Leaving out the pictures, please retype each record exactly.

--- The data ---

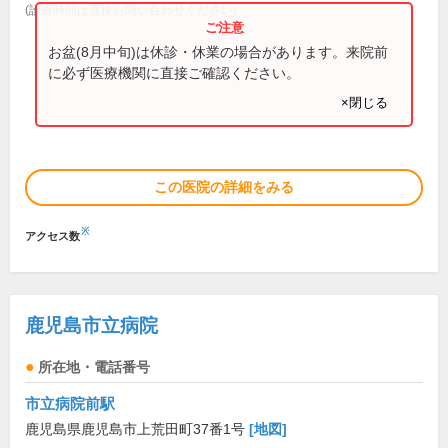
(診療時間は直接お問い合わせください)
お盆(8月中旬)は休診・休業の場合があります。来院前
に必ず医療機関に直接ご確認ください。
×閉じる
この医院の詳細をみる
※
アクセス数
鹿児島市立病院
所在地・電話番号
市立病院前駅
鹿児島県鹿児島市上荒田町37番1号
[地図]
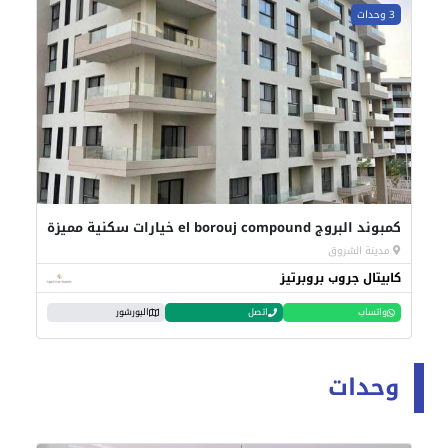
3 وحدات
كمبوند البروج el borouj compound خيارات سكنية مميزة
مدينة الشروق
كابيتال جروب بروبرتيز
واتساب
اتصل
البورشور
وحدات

---

## Task output
(診療時間は直接お問い合わせください)
お盆(8月中旬)は休診・休業の場合があります。来院前
に必ず医療機関に直接ご確認ください。
×閉じる
この医院の詳細をみる
※
アクセス数
鹿児島市立病院
所在地・電話番号
市立病院前駅
鹿児島県鹿児島市上荒田町37番1号
[地図]
3 وحدات
كمبوند البروج el borouj compound خيارات سكنية مميزة
مدينة الشروق
كابيتال جروب بروبرتيز
واتساب
اتصل
البورشور
وحدات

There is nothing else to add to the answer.